--- ESTRATTO SELEZIONATO ---
Buoni fruttiferi postali cosa sono conviene sottoscriverli?

Cosa sono i Buoni Fruttiferi postali quali rischi e sono ancora convenienti?
I Buoni Fruttiferi sono strumenti finanziari che fanno parte del risparmio postale come i libretto postale.
Sono titoli emessi dalla Cassa Depositi e Prestiti che raccoglie denaro tramite le Poste per fare investimenti.
E sono collocati da Poste Italiane, significa che si possono richiedere in tutti gli uffici postali, non ci sono costi né per investire, nemmeno per disinvestire. Ma ogi si possono richiedere anche da internet se sei titolare di n conto Bancoposta.
Il capitale investito è sempre rimborsato alla pari più gli interessi maturati.
Significa che se investi 100 avrai sempre 100 più gli interessi maturati.
Non sono quotati come i titoli di Stato ed è possibile disinvestire in qualsiasi momento, senza pagare penali.

Esistono diverse tipologie di buoni a durata breve, media, con scadenza lunga, anche agganciati all’inflazione e dedicati ai minori.
Con tassi fissi, variabili, fisso più variabile,indicizzati.
Per una maggiore descrizione dei Buoni e dei rischi che si corrono a investire su questo prodotto del risparmio postale, prima di sottoscriverli, ti invito a leggere il prospetto informativo che trovi sul sito della Cassa Depositi e Prestiti che emette questi buoni.
O sul sito del BancoPosta che colloca per conto della CdP i buoni Fruttiferi, Per quanto riguarda il regime fiscale devi sapere che anche sui Buoni Fruttiferi dove la tassazione è del 12,5 da qualche tempo si paga anche l’imposta di bollo.

Cosa significa Buoni fruttiferi dematerializzati.

Molti anni f ai Buoni che si potevano richiedere all’ufficio postale erano di carta disponibili in diversi tagli.
--- DATI FORNITI ---
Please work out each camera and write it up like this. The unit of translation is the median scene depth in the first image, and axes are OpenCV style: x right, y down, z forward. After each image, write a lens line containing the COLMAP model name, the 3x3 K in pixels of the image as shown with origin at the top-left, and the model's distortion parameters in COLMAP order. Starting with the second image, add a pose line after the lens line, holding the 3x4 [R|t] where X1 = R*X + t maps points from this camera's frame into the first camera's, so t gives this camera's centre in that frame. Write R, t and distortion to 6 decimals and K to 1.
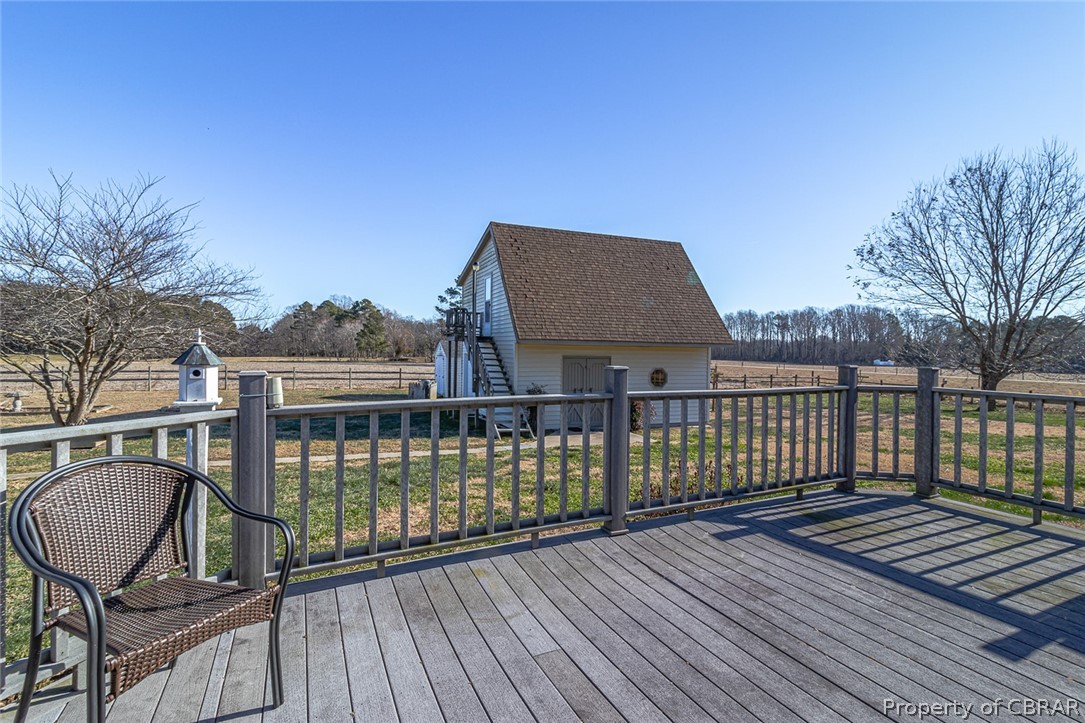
lens RADIAL K [[506.8, 0, 542.3], [0, 506.8, 353.7], [0, 0, 1]] dist [0.006275, -0.000314]
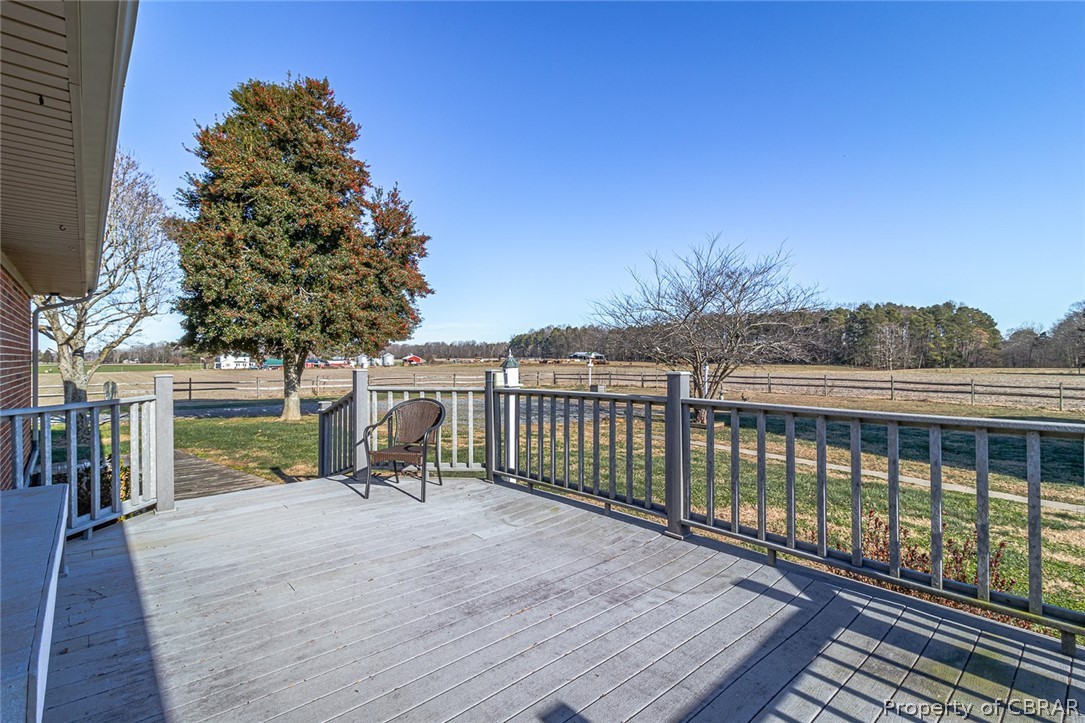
lens RADIAL K [[506.8, 0, 537.2], [0, 506.8, 359.9], [0, 0, 1]] dist [0.006275, -0.000314]
pose [[0.251446, -0.011290, -0.967806, 0.918877], [0.002843, 0.999936, -0.010926, 0.010741], [0.967867, -0.000004, 0.251462, 0.414707]]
---
» COMPITI DA SVOLGERE:
#1 Secondo il testo sui buoni fruttiferi postali, quale ente emette questi titoli?
#2 Prosegui il testo sui buoni fruttiferi postali a partire dal punto in cui si ferma.

» RISPOSTE SCRITTE:
#1 La Cassa Depositi e Prestiti.

#2
Oggi invece non sono più di carta ma dematerializzati , ovvero digitali.
Quando si richiedono vengono caricato sul libretto postale, oppure sul conto Bancoposta.

Buoni Fruttiferi come si paga l’imposta di bollo.

Come sono tassati i Buoni Fruttiferi e come si paga l’imposta di bollo?
Fino a qualche anno fa i Buoni Fruttiferi erano esenti dall’imposta di bollo perchè per sottoscriverli non serviva il deposito titoli.
Adesso Per somme superiori ai €5000 l’aliquota applicata dal 2016 è dello 0,2%.Con aliquota minima che di €34,20, massima di €1200.
Per importi inferiori ai €5000 l’imposta di bollo non si paga.
L’imposta di bollo si paga quando vengono rimborsati i buoni.

Conviene investire in buoni Fruttiferi?

Quali rischi nell’investire in buoni fruttiferi postali e quanto rendono?
Attualmente i rendimenti per le nuove sottoscrizioni è nullo, non conviene investire.
Per quanto riguarda il rischio i buoni fruttiferi ordinari sono emessi dalla Cassa Depositi e prestiti attualmente l’azionista di maggioranza è lo Stato.
Quindi i buoni fruttiferi sono garantiti al 100% dallo Stato Italiano.

Conclusione.
Attualmente tra tasse e imposta di bollo le nuove emissioni di buoni Postali rendono nulla.
diverso il discorso per i buoni indicizzati all’inflazione che si apprezzano se l’inflazione italiana sale.
Di Buoni fruttiferi ne esistono di diversi tipi, sono garantiti dallo Stato, si sottoscrivono all’ufficio postale, oppure se hai un conto Bancoposta da internet.